Task directions — Reproduce each record verbatim, images excluded.

***** Given information

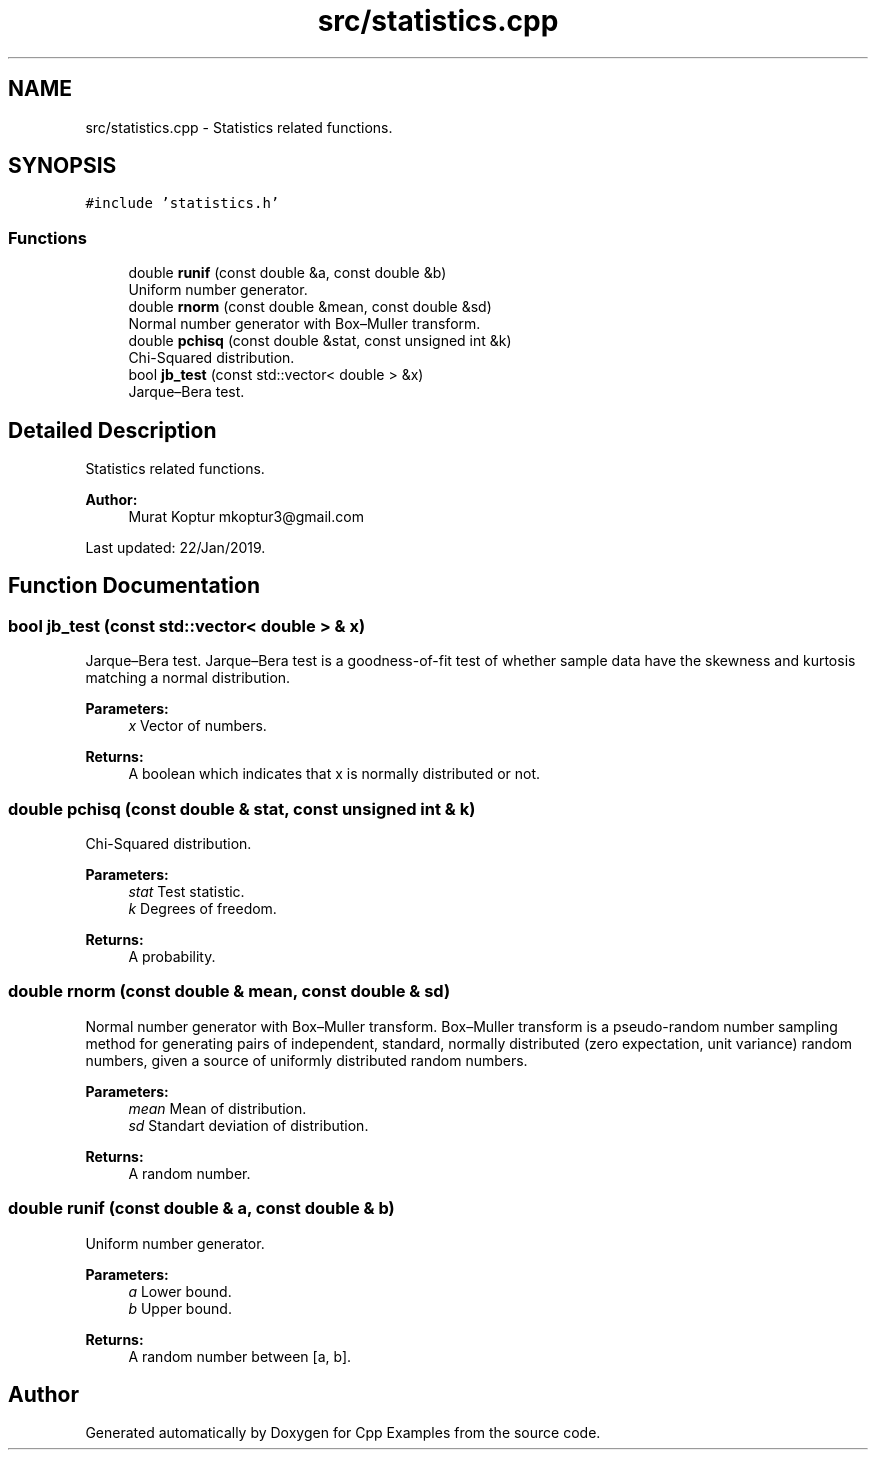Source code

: .TH "src/statistics.cpp" 3 "Tue Jan 22 2019" "Cpp Examples" \" -*- nroff -*-
.ad l
.nh
.SH NAME
src/statistics.cpp \- Statistics related functions\&.  

.SH SYNOPSIS
.br
.PP
\fC#include 'statistics\&.h'\fP
.br

.SS "Functions"

.in +1c
.ti -1c
.RI "double \fBrunif\fP (const double &a, const double &b)"
.br
.RI "Uniform number generator\&. "
.ti -1c
.RI "double \fBrnorm\fP (const double &mean, const double &sd)"
.br
.RI "Normal number generator with Box–Muller transform\&. "
.ti -1c
.RI "double \fBpchisq\fP (const double &stat, const unsigned int &k)"
.br
.RI "Chi-Squared distribution\&. "
.ti -1c
.RI "bool \fBjb_test\fP (const std::vector< double > &x)"
.br
.RI "Jarque–Bera test\&. "
.in -1c
.SH "Detailed Description"
.PP 
Statistics related functions\&. 


.PP
\fBAuthor:\fP
.RS 4
Murat Koptur mkoptur3@gmail.com
.RE
.PP
Last updated: 22/Jan/2019\&. 
.SH "Function Documentation"
.PP 
.SS "bool jb_test (const std::vector< double > & x)"

.PP
Jarque–Bera test\&. Jarque–Bera test is a goodness-of-fit test of whether sample data have the skewness and kurtosis matching a normal distribution\&.
.PP
\fBParameters:\fP
.RS 4
\fIx\fP Vector of numbers\&.
.RE
.PP
\fBReturns:\fP
.RS 4
A boolean which indicates that x is normally distributed or not\&. 
.RE
.PP

.SS "double pchisq (const double & stat, const unsigned int & k)"

.PP
Chi-Squared distribution\&. 
.PP
\fBParameters:\fP
.RS 4
\fIstat\fP Test statistic\&. 
.br
\fIk\fP Degrees of freedom\&.
.RE
.PP
\fBReturns:\fP
.RS 4
A probability\&. 
.RE
.PP

.SS "double rnorm (const double & mean, const double & sd)"

.PP
Normal number generator with Box–Muller transform\&. Box–Muller transform is a pseudo-random number sampling method for generating pairs of independent, standard, normally distributed (zero expectation, unit variance) random numbers, given a source of uniformly distributed random numbers\&.
.PP
\fBParameters:\fP
.RS 4
\fImean\fP Mean of distribution\&. 
.br
\fIsd\fP Standart deviation of distribution\&.
.RE
.PP
\fBReturns:\fP
.RS 4
A random number\&. 
.RE
.PP

.SS "double runif (const double & a, const double & b)"

.PP
Uniform number generator\&. 
.PP
\fBParameters:\fP
.RS 4
\fIa\fP Lower bound\&. 
.br
\fIb\fP Upper bound\&.
.RE
.PP
\fBReturns:\fP
.RS 4
A random number between [a, b]\&. 
.RE
.PP

.SH "Author"
.PP 
Generated automatically by Doxygen for Cpp Examples from the source code\&.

**********

Expected answer —
Source code

: .TH "src/statistics.cpp" 3 "Tue Jan 22 2019" "Cpp Examples" \" -*- nroff -*-
.ad l
.nh
.SH NAME
src/statistics.cpp \- Statistics related functions\&.  

.SH SYNOPSIS
.br
.PP
\fC#include 'statistics\&.h'\fP
.br

.SS "Functions"

.in +1c
.ti -1c
.RI "double \fBrunif\fP (const double &a, const double &b)"
.br
.RI "Uniform number generator\&. "
.ti -1c
.RI "double \fBrnorm\fP (const double &mean, const double &sd)"
.br
.RI "Normal number generator with Box–Muller transform\&. "
.ti -1c
.RI "double \fBpchisq\fP (const double &stat, const unsigned int &k)"
.br
.RI "Chi-Squared distribution\&. "
.ti -1c
.RI "bool \fBjb_test\fP (const std::vector< double > &x)"
.br
.RI "Jarque–Bera test\&. "
.in -1c
.SH "Detailed Description"
.PP 
Statistics related functions\&. 


.PP
\fBAuthor:\fP
.RS 4
Murat Koptur mkoptur3@gmail.com
.RE
.PP
Last updated: 22/Jan/2019\&. 
.SH "Function Documentation"
.PP 
.SS "bool jb_test (const std::vector< double > & x)"

.PP
Jarque–Bera test\&. Jarque–Bera test is a goodness-of-fit test of whether sample data have the skewness and kurtosis matching a normal distribution\&.
.PP
\fBParameters:\fP
.RS 4
\fIx\fP Vector of numbers\&.
.RE
.PP
\fBReturns:\fP
.RS 4
A boolean which indicates that x is normally distributed or not\&. 
.RE
.PP

.SS "double pchisq (const double & stat, const unsigned int & k)"

.PP
Chi-Squared distribution\&. 
.PP
\fBParameters:\fP
.RS 4
\fIstat\fP Test statistic\&. 
.br
\fIk\fP Degrees of freedom\&.
.RE
.PP
\fBReturns:\fP
.RS 4
A probability\&. 
.RE
.PP

.SS "double rnorm (const double & mean, const double & sd)"

.PP
Normal number generator with Box–Muller transform\&. Box–Muller transform is a pseudo-random number sampling method for generating pairs of independent, standard, normally distributed (zero expectation, unit variance) random numbers, given a source of uniformly distributed random numbers\&.
.PP
\fBParameters:\fP
.RS 4
\fImean\fP Mean of distribution\&. 
.br
\fIsd\fP Standart deviation of distribution\&.
.RE
.PP
\fBReturns:\fP
.RS 4
A random number\&. 
.RE
.PP

.SS "double runif (const double & a, const double & b)"

.PP
Uniform number generator\&. 
.PP
\fBParameters:\fP
.RS 4
\fIa\fP Lower bound\&. 
.br
\fIb\fP Upper bound\&.
.RE
.PP
\fBReturns:\fP
.RS 4
A random number between [a, b]\&. 
.RE
.PP

.SH "Author"
.PP 
Generated automatically by Doxygen for Cpp Examples from the source code\&.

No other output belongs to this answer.